Root cause analysis (RCA) is an important step towards defining problems and enabling their resolution. It’s important, because in complex systems or scenarios, there may be many things that could have gone wrong, but which really matter? In this blog, we’ll explore root cause analysis in the context of telecoms networks and explain why effective inventory management is an important contributor to accurate RCA.
What do we mean by root cause analysis? Root cause analysis is really concerned with discovering the primary issue that has caused a known problem. We need to distinguish root causes from others, because telecoms networks – and other systems – are complex. There may be many interlinked issues, some of which occur as a result of another. So, since one problem can trigger another issue, there may be a cascade of problems – but which one was the first in the chain? What is the underlying – or root – cause? RCA enables telecoms engineers to determine which of one or more problems was the trigger.
This matters, because telecoms networks are built from systems that interact and which work in sequences. When one event takes place, others are supposed to follow in a coordinated, automated flow. By the same token, when problems occur, they can also spread rapidly.
This can have serious consequences, because a relatively minor problem can have major repercussions for the entire network and customer base. Not only does discovering the RCA of a problem take time – up to 65% in a typical data center, according to Computer Weekly - and therefore money – the impact on customers can be huge. Issues that cause service disruption to one customer can spread to many thousands, in a short space of time. Indeed, even issues that seem relatively innocuous can transform into problems that disrupt the entire network. If they are unresolved, they can trigger a whole series of related problems.
So, RCA is of fundamental importance. How can you ensure effective RCA for telecoms networks? Of course, the old adage “you can only manage what you can measure” remains relevant. In the context of RCA, this means that you must understand what you are trying to manage. According to the same author, this means that you need a model of the objects and the data you are seeking to manage. An important element of this is the topology of the network. What does this mean?
Network topology includes all of the elements that are to be managed. In telecoms networks – for example, a broadband network – this will include all of the switches and routers, the servers to which they connect, and the means by which they are connected. Network constituents aren’t just connected physically, they may also be connected logically. This means that the components that go to make up a service – a broadband connection of 100mbps, for example, are connected in a particular order to deliver that service.
This also applies to the alarm and alert systems that each element offers.
In any network – not just telecoms – individual components may generate reporting information that includes information about faults. This information is generally collected and integrated into some form of management and monitoring system. As such, an alarm from a router can be traced and tracked. However, an alarm from one thing, may trigger a response and a further alarm from another.

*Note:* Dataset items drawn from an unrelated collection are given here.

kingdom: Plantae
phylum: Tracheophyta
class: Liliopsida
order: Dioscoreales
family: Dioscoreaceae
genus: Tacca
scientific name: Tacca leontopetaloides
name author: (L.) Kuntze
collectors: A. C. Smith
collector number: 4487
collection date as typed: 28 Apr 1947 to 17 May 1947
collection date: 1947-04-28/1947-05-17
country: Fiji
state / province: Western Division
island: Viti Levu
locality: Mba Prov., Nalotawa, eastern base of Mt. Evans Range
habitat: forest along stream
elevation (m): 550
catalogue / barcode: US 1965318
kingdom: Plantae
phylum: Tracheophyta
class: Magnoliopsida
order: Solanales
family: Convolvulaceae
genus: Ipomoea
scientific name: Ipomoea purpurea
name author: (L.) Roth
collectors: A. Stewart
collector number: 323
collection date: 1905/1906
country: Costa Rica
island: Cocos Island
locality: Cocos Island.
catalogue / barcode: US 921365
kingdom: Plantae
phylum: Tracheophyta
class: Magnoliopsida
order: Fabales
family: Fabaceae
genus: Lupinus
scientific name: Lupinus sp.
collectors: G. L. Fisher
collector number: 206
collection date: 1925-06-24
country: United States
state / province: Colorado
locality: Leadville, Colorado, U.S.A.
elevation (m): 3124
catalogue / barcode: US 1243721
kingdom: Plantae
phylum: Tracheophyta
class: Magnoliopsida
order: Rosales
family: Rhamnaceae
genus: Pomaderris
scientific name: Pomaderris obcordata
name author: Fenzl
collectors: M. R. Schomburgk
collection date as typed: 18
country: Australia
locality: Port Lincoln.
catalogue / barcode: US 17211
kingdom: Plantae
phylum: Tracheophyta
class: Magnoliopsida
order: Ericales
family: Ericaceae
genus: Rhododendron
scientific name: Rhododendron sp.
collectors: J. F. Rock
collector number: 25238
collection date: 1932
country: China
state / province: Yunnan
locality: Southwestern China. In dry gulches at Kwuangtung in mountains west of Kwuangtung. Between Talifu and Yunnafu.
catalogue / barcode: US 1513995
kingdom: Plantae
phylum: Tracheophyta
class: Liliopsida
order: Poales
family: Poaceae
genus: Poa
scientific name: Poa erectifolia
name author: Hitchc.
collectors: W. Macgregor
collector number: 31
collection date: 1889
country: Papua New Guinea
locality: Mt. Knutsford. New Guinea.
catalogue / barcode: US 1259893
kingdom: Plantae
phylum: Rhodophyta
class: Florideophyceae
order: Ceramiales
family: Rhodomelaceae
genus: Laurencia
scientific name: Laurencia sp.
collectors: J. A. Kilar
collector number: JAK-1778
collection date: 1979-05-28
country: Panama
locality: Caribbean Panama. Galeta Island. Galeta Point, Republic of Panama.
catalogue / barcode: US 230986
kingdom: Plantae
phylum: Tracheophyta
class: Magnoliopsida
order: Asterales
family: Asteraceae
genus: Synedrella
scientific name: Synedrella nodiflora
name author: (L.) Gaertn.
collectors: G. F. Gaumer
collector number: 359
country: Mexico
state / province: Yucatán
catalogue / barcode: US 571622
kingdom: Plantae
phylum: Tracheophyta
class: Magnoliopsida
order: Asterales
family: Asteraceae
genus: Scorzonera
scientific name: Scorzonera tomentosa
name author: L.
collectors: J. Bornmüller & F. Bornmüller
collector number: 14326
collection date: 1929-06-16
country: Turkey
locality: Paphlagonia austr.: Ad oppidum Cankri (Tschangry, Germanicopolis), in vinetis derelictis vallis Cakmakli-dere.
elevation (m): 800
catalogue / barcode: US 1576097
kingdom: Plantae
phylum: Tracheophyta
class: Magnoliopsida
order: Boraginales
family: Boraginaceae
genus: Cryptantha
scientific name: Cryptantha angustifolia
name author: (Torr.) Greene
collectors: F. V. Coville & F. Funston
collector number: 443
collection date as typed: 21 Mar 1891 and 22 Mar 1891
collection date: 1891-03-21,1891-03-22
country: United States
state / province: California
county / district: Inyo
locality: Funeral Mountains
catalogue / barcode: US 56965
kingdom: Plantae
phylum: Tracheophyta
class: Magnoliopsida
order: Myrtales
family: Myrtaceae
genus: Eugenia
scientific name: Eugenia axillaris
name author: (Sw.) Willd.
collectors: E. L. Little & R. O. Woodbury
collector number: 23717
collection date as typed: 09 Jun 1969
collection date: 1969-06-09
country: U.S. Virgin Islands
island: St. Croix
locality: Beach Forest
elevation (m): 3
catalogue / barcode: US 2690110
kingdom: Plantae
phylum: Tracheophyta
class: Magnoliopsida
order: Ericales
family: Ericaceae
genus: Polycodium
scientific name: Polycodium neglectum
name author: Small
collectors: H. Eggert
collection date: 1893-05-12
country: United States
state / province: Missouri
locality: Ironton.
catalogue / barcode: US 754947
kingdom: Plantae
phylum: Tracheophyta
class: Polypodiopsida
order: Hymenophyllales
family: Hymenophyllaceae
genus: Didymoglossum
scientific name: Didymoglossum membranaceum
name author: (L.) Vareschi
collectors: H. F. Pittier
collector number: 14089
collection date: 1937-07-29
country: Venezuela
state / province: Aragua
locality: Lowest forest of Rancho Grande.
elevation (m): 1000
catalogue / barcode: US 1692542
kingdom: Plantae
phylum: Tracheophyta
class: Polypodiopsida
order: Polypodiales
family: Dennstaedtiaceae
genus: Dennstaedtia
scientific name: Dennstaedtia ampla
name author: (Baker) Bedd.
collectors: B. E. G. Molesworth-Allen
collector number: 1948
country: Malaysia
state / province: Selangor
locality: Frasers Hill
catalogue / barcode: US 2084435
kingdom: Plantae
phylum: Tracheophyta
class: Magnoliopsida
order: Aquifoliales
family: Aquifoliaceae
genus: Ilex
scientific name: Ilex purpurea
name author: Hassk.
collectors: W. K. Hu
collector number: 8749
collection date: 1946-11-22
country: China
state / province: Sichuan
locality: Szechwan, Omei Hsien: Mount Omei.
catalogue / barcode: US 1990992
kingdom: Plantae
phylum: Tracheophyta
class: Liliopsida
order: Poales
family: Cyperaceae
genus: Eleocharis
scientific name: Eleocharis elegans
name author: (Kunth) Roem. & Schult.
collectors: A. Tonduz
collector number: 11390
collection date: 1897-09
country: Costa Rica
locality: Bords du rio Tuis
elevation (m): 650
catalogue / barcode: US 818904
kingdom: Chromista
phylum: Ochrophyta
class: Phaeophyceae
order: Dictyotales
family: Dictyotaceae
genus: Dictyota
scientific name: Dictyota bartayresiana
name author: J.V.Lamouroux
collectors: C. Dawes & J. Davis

This isn’t the place to explain the fundamentals of network management (that would require some months!), but the point should be clear. In order to manage and assure the performance of a telecoms network (so that customers are happy and so that less time is spent fixing or uncovering problems), the topology of the network, both in terms of physical and logical resources and connections must be known and clearly understood.
Location is also crucial to this understanding. If you don’t know where something is, then you cannot take remedial actions that might be required. While some things can be fixed remotely, you may, ultimately, need to make a physical repair, or even to replace something.
Today’s telecoms networks are generally equipped with sophisticated network management tools. These provide a complete overview of network, service and customer status; offer reporting interfaces for alarms and fault detection; as well as tools to correct issues. Increasingly, we’re moving towards network management solutions that automate the process, taking actions automatically to prevent service loss or serious degradations. Some such systems have also automated the process of root cause analysis, allowing engineers to focus on network enhancement tasks, not routine and remedial activities.
However, to be effective, all network management tools must be able to discover the underlying topology of the network – covering location, connections, physical and logical resources, and providing an overview of the services that are delivered. With increasing dependence on virtualized solutions, these must also be included in the topology map.
Any such tool should be able to auto-discover topology, as this can change. When new network connections are created (a new service to a customer, perhaps), or new resources added to the network (a new customer access point and path, for example), these must be included into the topology.
How can this be achieved? Well, the task is made considerably easier if there is an accurate network inventory system that can handle the discovery function and which can host the entire data model of the network. That’s what we do. CROSS, from CNI, is a complete network inventory solution that maintains a consistent, accurate and single data model of the entire network topology, covering the location of physical, logical, virtual and service elements. It also includes the capacity and the consumption, so that, if a resource is at 50% capacity to meet customer demand, the surplus available for other resources and services is known.
This data model and information set is available for network management solutions, as well as other key business processes. And this means that root cause analysis can also be enabled, quickly and effectively, because the key information required to track alarms and reports to their source – and the relationship between all elements (and thus the potential impact of any issue) can be clearly understood from a single interface.